TEXTE DE L'EXERCICE
Comment articulez-vous votre travail en neurosciences et votre nouvelle fonction à l’Académie, lieu du langage par excellence ?
Il se trouve que très tôt j’ai travaillé sur le langage. Au travers de la caractérisation de l’aire dite de la forme visuelle des mots, dans le cortex occipito-temporal gauche, qui permet de regrouper très rapidement des lettres entre elles sous la forme d’un mot, et qui est recyclée dans notre cerveau pour cette expertise qu’est la lecture. Au travers également de l’utilisation de mots présentés dans des conditions subliminales masquées, donc non consciemment perçus, pour démontrer que nous accédons inconsciemment au sens des mots, et surtout pour mettre en évidence la dynamique cérébrale qui signe l’accès à la conscience lorsque ces mots sont progressivement démasqués. Cet intérêt pour le langage est renouvelé par le fait que c’est ce dernier qui a rendu intelligent des réseaux de neurones dans les IA génératives. Ainsi j’ai l’impression que mes objets de recherche convergent vers ce lieu du langage qu’est l’Académie française.
Comment cette reconnaissance peut-elle inspirer ou renforcer les missions d’enseignement et de recherche que vous conduisez à l’Université Paris Cité et au GHU ?
Je suis heureux de cet effet de convergence, au travers de la médecine, à la fois scientifique et littéraire, et au travers des sciences, qui permettent de comprendre ce qui dans un cerveau, fût-il artificiel, permet le plein déploiement du langage et en révèle le pouvoir. C’est aussi et peut-être avant tout un enjeu de transmission. Tout pousse à l’ultra spécialisation, alors que la complexité de notre monde nécessite au contraire d’avoir plusieurs cordes à son arc. Je suis très attaché à définir ce qui permet à de jeunes cerveaux, celui des enfants, de naviguer le plus sereinement possible avec la technologie, ce qui doit les y préparer. Et cette question ne se limite pas à l’enfance, elle est cruciale pour les étudiants de notre université, au sein de laquelle nous devons d’urgence repenser les modalités d’enseignement dans le contexte du déferlement de l’IA. Il faudrait pour cela commencer par comprendre qu’un apprentissage ne vise pas une compétence ou des connaissances, mais plutôt à donner forme à notre cerveau. « Forger son âme plutôt que la meubler », écrivait déjà Montaigne.

CONSIGNES
[1] D'après l'entretien, dans quelle région du cerveau se trouve l'aire dite de la forme visuelle des mots ?
[2] Citez fidèlement le passage de l'entretien commençant par « Comment cette reconnaissance » et se poursuivant jusqu'à « et au GHU ? ».
Les entrées n'interviennent nullement ici.

DOCUMENTS SOURCES
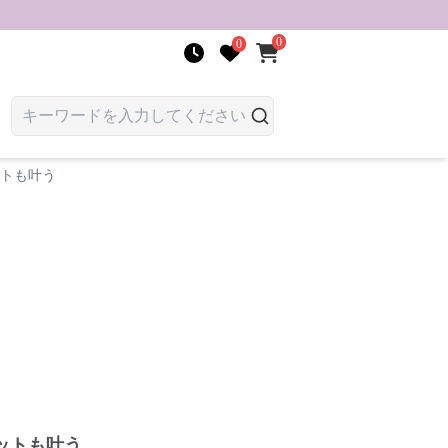
0
0
ットも叶う
ットも叶う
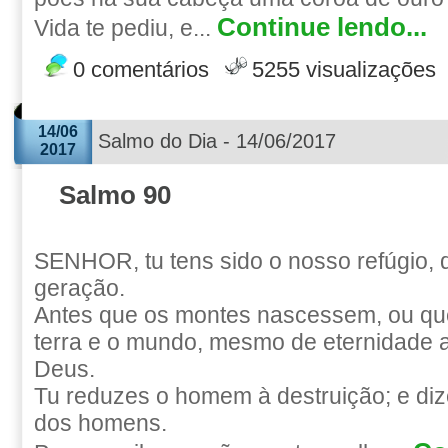
Continue lendo...
Vida te pediu, e...
0 comentários
5255 visualizações
14/06
Salmo do Dia - 14/06/2017
2017
Salmo 90
SENHOR, tu tens sido o nosso refúgio,
geração.
Antes que os montes nascessem, ou qu
terra e o mundo, mesmo de eternidade a
Deus.
Tu reduzes o homem à destruição; e dize
dos homens.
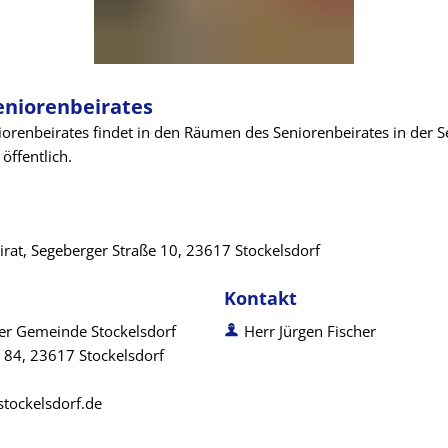
eniorenbeirates
iorenbeirates findet in den Räumen des Seniorenbeirates in der 
 öffentlich.
rat, Segeberger Straße 10, 23617 Stockelsdorf
Kontakt
der Gemeinde Stockelsdorf
Herr Jürgen Fischer
 84, 23617 Stockelsdorf
stockelsdorf.de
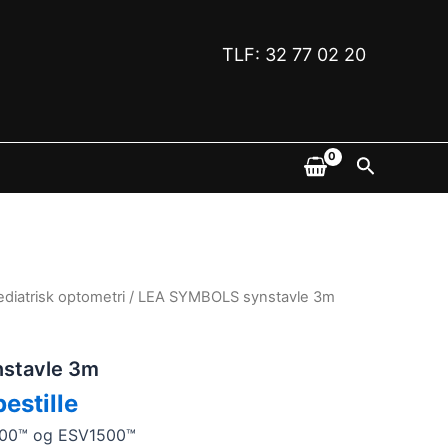
TLF: 32 77 02 20
Søk
ediatrisk optometri
/ LEA SYMBOLS synstavle 3m
stavle 3m
bestille
1200™ og ESV1500™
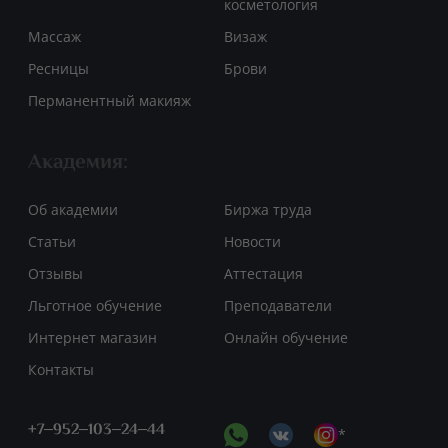
косметология
Массаж
Визаж
Ресницы
Брови
Перманентный макияж
Академия:
Об академии
Биржа труда
Статьи
Новости
Отзывы
Аттестация
Льготное обучение
Преподаватели
Интернет магазин
Онлайн обучение
Контакты
+7‒952‒103‒24‒44
*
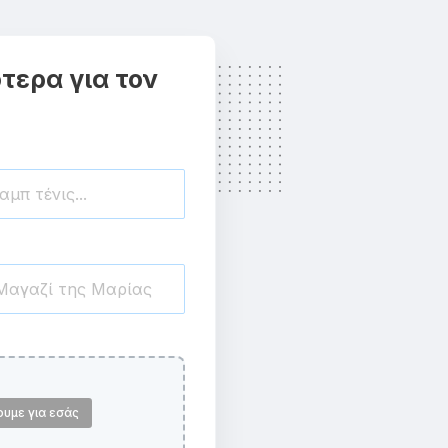
τερα για τον
ουμε για εσάς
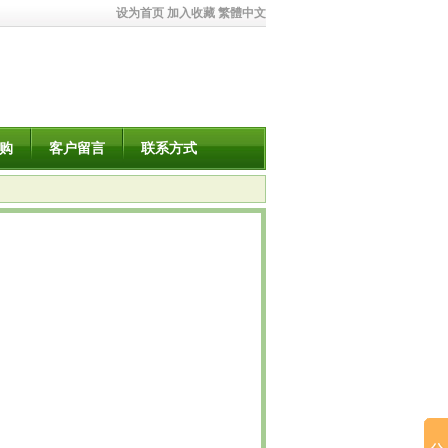
设为首页
加入收藏
繁體中文
购
客户留言
联系方式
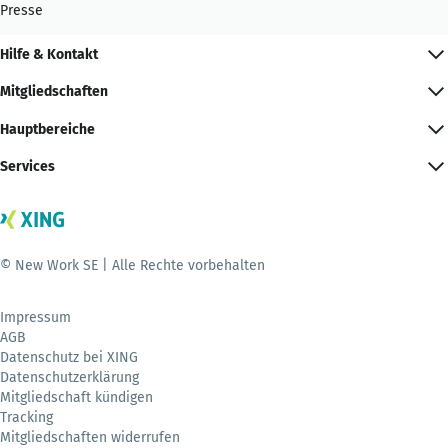
Presse
Hilfe & Kontakt
Mitgliedschaften
Hauptbereiche
Services
© New Work SE | Alle Rechte vorbehalten
Impressum
AGB
Datenschutz bei XING
Datenschutzerklärung
Mitgliedschaft kündigen
Tracking
Mitgliedschaften widerrufen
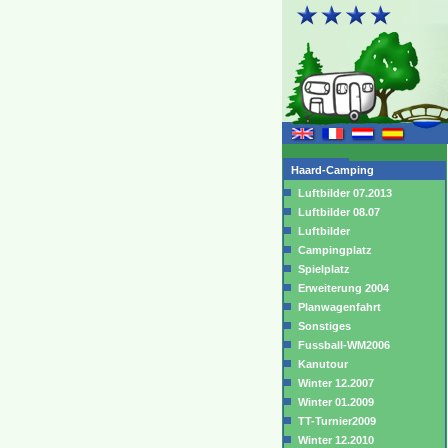
Haard-Camping
Luftbilder 07.2013
Luftbilder 08.07
Luftbilder
Campingplatz
Spielplatz
Erweiterung 2004
Planwagenfahrt
Sonstiges
Fussball-WM2006
Kanutour
Winter 12.2007
Winter 01.2009
TT-Turnier2009
Winter 12.2010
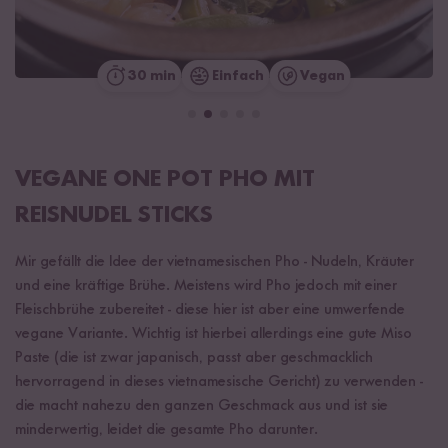
30 min
Einfach
Vegan
VEGANE ONE POT PHO MIT
REISNUDEL STICKS
Mir gefällt die Idee der vietnamesischen Pho - Nudeln, Kräuter
und eine kräftige Brühe. Meistens wird Pho jedoch mit einer
Fleischbrühe zubereitet - diese hier ist aber eine umwerfende
vegane Variante. Wichtig ist hierbei allerdings eine gute Miso
Paste (die ist zwar japanisch, passt aber geschmacklich
hervorragend in dieses vietnamesische Gericht) zu verwenden -
die macht nahezu den ganzen Geschmack aus und ist sie
minderwertig, leidet die gesamte Pho darunter.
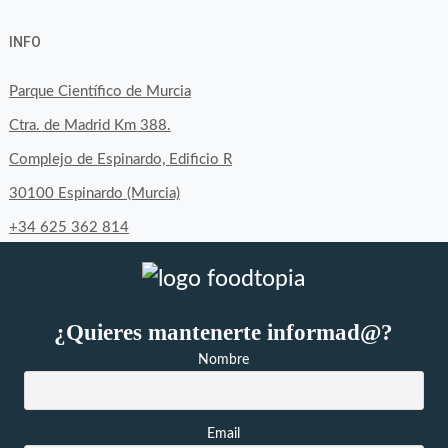
perfil
perfil
perfil
INFO
de
de
de
byfoodtopia
byfoodtopia
byfoodtopia
Parque Científico de Murcia
en
en
en
Ctra. de Madrid Km 388.
Facebook
Twitter
Instagram
Complejo de Espinardo, Edificio R
30100 Espinardo (Murcia)
+34 625 362 814
¿Quieres mantenerte informad@?
Nombre
Email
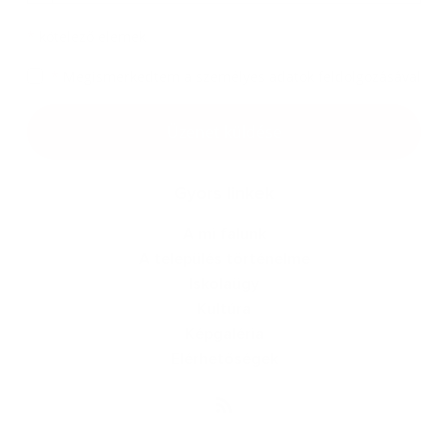
*
kötelező elemek
*
Megismerkedtem a
személyes adatok feldolgozásával
Google reCaptcha Response
Üzenet küldése
Gyors linkek
A mi falunk
A település történelme
Iskolaügy
Kultúra
Képgaléria
Elérhetőségek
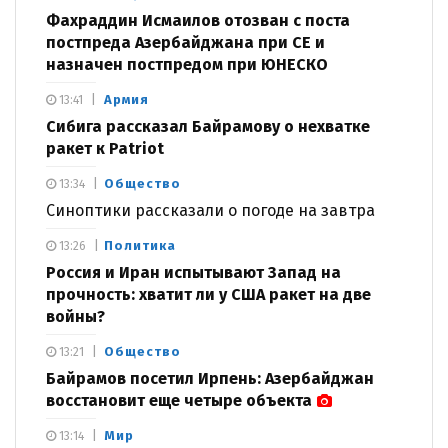
Фахраддин Исмаилов отозван с поста
постпреда Азербайджана при СЕ и
назначен постпредом при ЮНЕСКО
Армия
13:41
Сибига рассказал Байрамову о нехватке
ракет к Patriot
Общество
13:34
Синоптики рассказали о погоде на завтра
Политика
13:26
Россия и Иран испытывают Запад на
прочность: хватит ли у США ракет на две
войны?
Общество
13:21
Байрамов посетил Ирпень: Азербайджан
восстановит еще четыре объекта
Мир
13:14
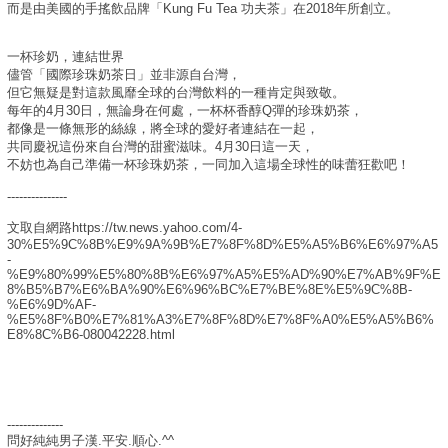
而是由美國的手搖飲品牌「Kung Fu Tea 功夫茶」在2018年所創立。
一杯珍奶，連結世界
儘管「國際珍珠奶茶日」並非源自台灣，
但它無疑是對這款風靡全球的台灣飲料的一種肯定與致敬。
每年的4月30日，無論身在何處，一杯杯香醇Q彈的珍珠奶茶，
都像是一條無形的絲線，將全球的愛好者連結在一起，
共同慶祝這份來自台灣的甜蜜滋味。4月30日這一天，
不妨也為自己準備一杯珍珠奶茶，一同加入這場全球性的味蕾狂歡吧！
---------------
文取自網路https://tw.news.yahoo.com/4-
30%E5%9C%8B%E9%9A%9B%E7%8F%8D%E5%A5%B6%E6%97%A5
-
%E9%80%99%E5%80%8B%E6%97%A5%E5%AD%90%E7%AB%9F%E
8%B5%B7%E6%BA%90%E6%96%BC%E7%BE%8E%E5%9C%8B-
%E6%9D%AF-
%E5%8F%B0%E7%81%A3%E7%8F%8D%E7%8F%A0%E5%A5%B6%
E8%8C%B6-080042228.html
--------------
問好純純男子漢.平安.順心.^^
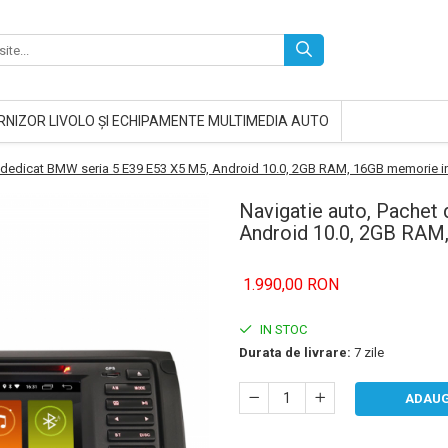
RNIZOR LIVOLO ȘI ECHIPAMENTE MULTIMEDIA AUTO
t dedicat BMW seria 5 E39 E53 X5 M5, Android 10.0, 2GB RAM, 16GB memorie i
Navigatie auto, Pachet
Android 10.0, 2GB RAM
1.990,00 RON
IN STOC
Durata de livrare:
7 zile
ADAUG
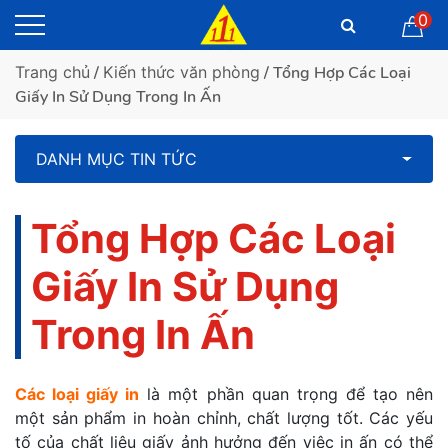
0
Trang chủ
/
Kiến thức văn phòng
/ Tổng Hợp Các Loại
Giấy In Sử Dụng Trong In Ấn
DANH MỤC TIN TỨC
Tổng Hợp Các Loại
Giấy In Sử Dụng
Trong In Ấn
Các loại giấy in
là một phần quan trọng để tạo nên
một sản phẩm in hoàn chỉnh, chất lượng tốt. Các yếu
tố của chất liệu giấy ảnh hưởng đến việc in ấn có thể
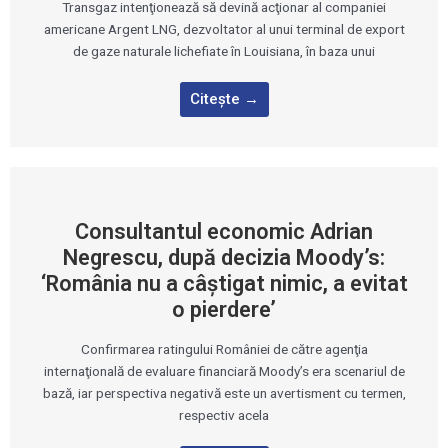
Transgaz intenţionează să devină acţionar al companiei
americane Argent LNG, dezvoltator al unui terminal de export
de gaze naturale lichefiate în Louisiana, în baza unui
Citește →
Consultantul economic Adrian
Negrescu, după decizia Moody’s:
‘România nu a câştigat nimic, a evitat
o pierdere’
Confirmarea ratingului României de către agenţia
internaţională de evaluare financiară Moody’s era scenariul de
bază, iar perspectiva negativă este un avertisment cu termen,
respectiv acela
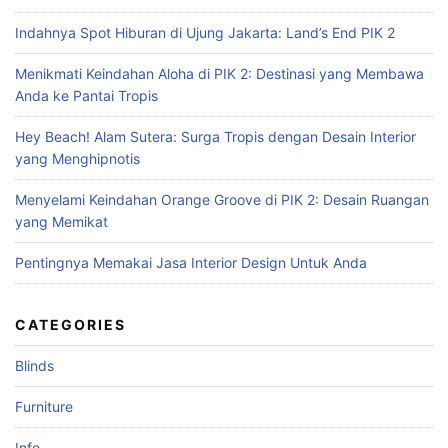
c
Indahnya Spot Hiburan di Ujung Jakarta: Land’s End PIK 2
h
f
Menikmati Keindahan Aloha di PIK 2: Destinasi yang Membawa
o
Anda ke Pantai Tropis
r
:
Hey Beach! Alam Sutera: Surga Tropis dengan Desain Interior
yang Menghipnotis
Menyelami Keindahan Orange Groove di PIK 2: Desain Ruangan
yang Memikat
Pentingnya Memakai Jasa Interior Design Untuk Anda
CATEGORIES
Blinds
Furniture
Info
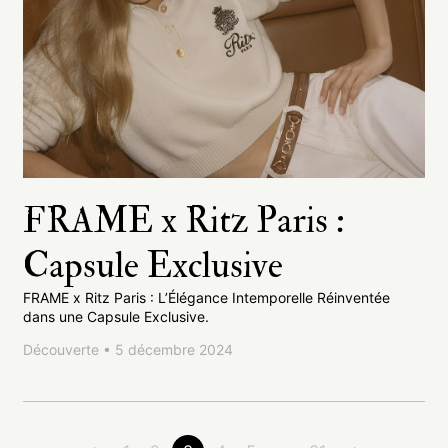
FRAME x Ritz Paris :
Capsule Exclusive
FRAME x Ritz Paris : L’Élégance Intemporelle Réinventée
dans une Capsule Exclusive.
Découverte • 5 décembre 2024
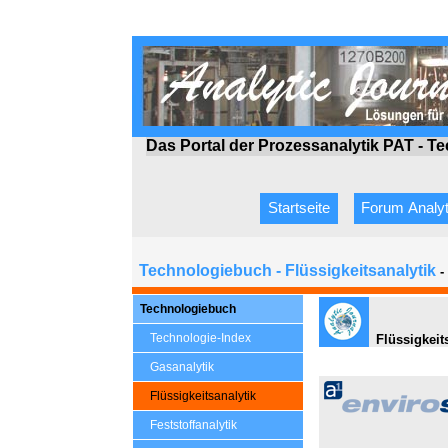
Das Portal der Prozessanalytik PAT - T
Startseite
Forum Analyt
Technologiebuch - Flüssigkeitsanalytik
-
Technologiebuch
Technologie-Index
Flüssigkeit
Gasanalytik
Flüssigkeitsanalytik
Feststoffanalytik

CORRIGÉ
[1] Dans le cortex occipito-temporal gauche.

[2]
Comment cette reconnaissance peut-elle inspirer ou renforcer les missions d’enseignement et de recherche que vous conduisez à l’Université Paris Cité et au GHU ?